The SDK supports different chunking strategies:

* **Semantic Chunking**: Creates chunks based on semantic boundaries (paragraphs, sections)
* **Fixed-Size Chunking**: Creates chunks of approximately equal size
* **Custom Chunking**: Configure chunking parameters to suit specific needs

```python theme={null}
# Example of custom chunking
chunking_options = ChunkingOptions(
    chunker_type="semantic",
    max_chunk_length=400,
    window_size=5
)

chunk_response = client.chunk(
    content=long_text, 
    processing_options=chunking_options
)
```

## Embedding

Embeddings are dense vector representations of text that capture semantic meaning in a form that machines can process efficiently.
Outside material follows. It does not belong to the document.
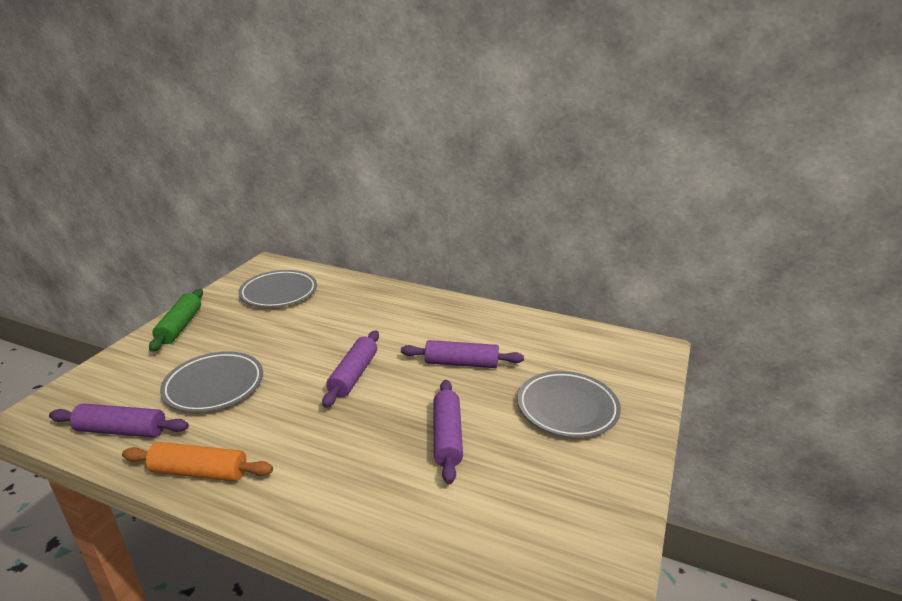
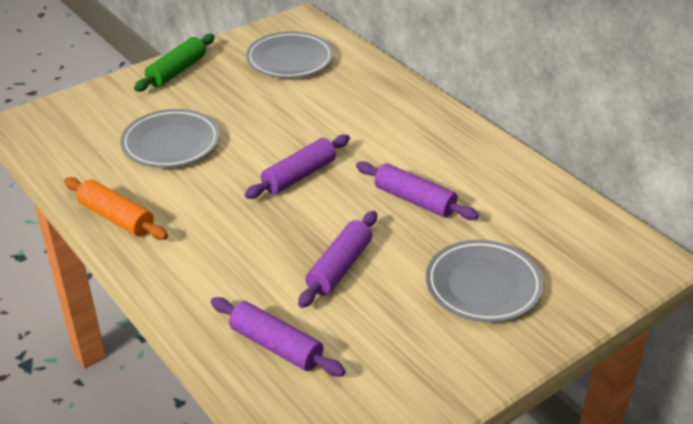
camera: 30 degrees right, 10 degrees up
purple rolling pin [49,404,189,438] -> purple rolling pin moved to [211,297,346,377]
They enable semantic search, similarity comparison, and other NLP applications.

```mermaid theme={null}
%%{init: {'theme':'neutral', 'themeVariables': {'darkMode': true, 'primaryColor': '#4182c3', 'primaryTextColor': '#fff', 'primaryBorderColor': '#7a7a7a', 'lineColor': '#7a7a7a', 'secondaryColor': '#f5f5f5', 'tertiaryColor': '#333'}}}%%
flowchart LR
    A[Text Chunks] --> B[Embedding Model]
    B --> C[Vector Space]
    C --> D[Similarity Search]
    C --> E[Clustering]
    C --> F[Classification]
```

### Embedding Applications

1. **Semantic Search**: Find contextually similar content beyond keyword matching
2. **Information Retrieval**: Retrieve relevant document sections for RAG applications
3. **Document Similarity**: Compare documents based on meaning rather than exact wording
4. **Content Organization**: Cluster similar content automatically

The SDK supports multiple embedding models to suit different needs and balance between quality and performance.

```python theme={null}
# Example of generating embeddings
embedding_response = client.embedding(
    input=chunk_texts,
    model="bm25"  # Choose embedding model based on needs
)
```

## Async vs Sync Approaches

The Aurelio SDK offers both synchronous and asynchronous APIs to accommodate different usage patterns.

```mermaid theme={null}
%%{init: {'theme':'neutral', 'themeVariables': {'darkMode': true, 'primaryColor': '#4182c3', 'primaryTextColor': '#fff', 'primaryBorderColor': '#7a7a7a', 'lineColor': '#7a7a7a', 'secondaryColor': '#f5f5f5', 'tertiaryColor': '#333'}}}%%
flowchart TB
    subgraph Synchronous
    A[Request] --> B[Wait]
    B --> C[Response]
    end
    
    subgraph Asynchronous
    D[Request] --> E[Continue Execution]
    E --> F[Callback/Await]
    F --> G[Response]
    end
```

### When to Use Synchronous API

* **Simple Scripts**: For straightforward, linear processing flows
* **Small Documents**: When processing time is minimal
* **Development/Testing**: During initial development or debugging
* **Single Document Processing**: When handling one document at a time

```python theme={null}
# Synchronous API example
client = AurelioClient(api_key=os.environ["AURELIO_API_KEY"])
response = client.extract_file(file_path="document.pdf", wait=30)
```

### When to Use Asynchronous API

* **Production Applications**: For high-throughput systems
* **Large Documents**: When processing may take significant time
* **Batch Processing**: When handling multiple documents simultaneously
* **Web Applications**: To prevent blocking the main thread

```python theme={null}
# Asynchronous API example
async_client = AsyncAurelioClient(api_key=os.environ["AURELIO_API_KEY"])
async def process_document():
    response = await async_client.extract_file(file_path="document.pdf")
    return response
```

The async API provides significant performance improvements for concurrent processing scenarios, making it the preferred choice for production applications with substantial throughput requirements.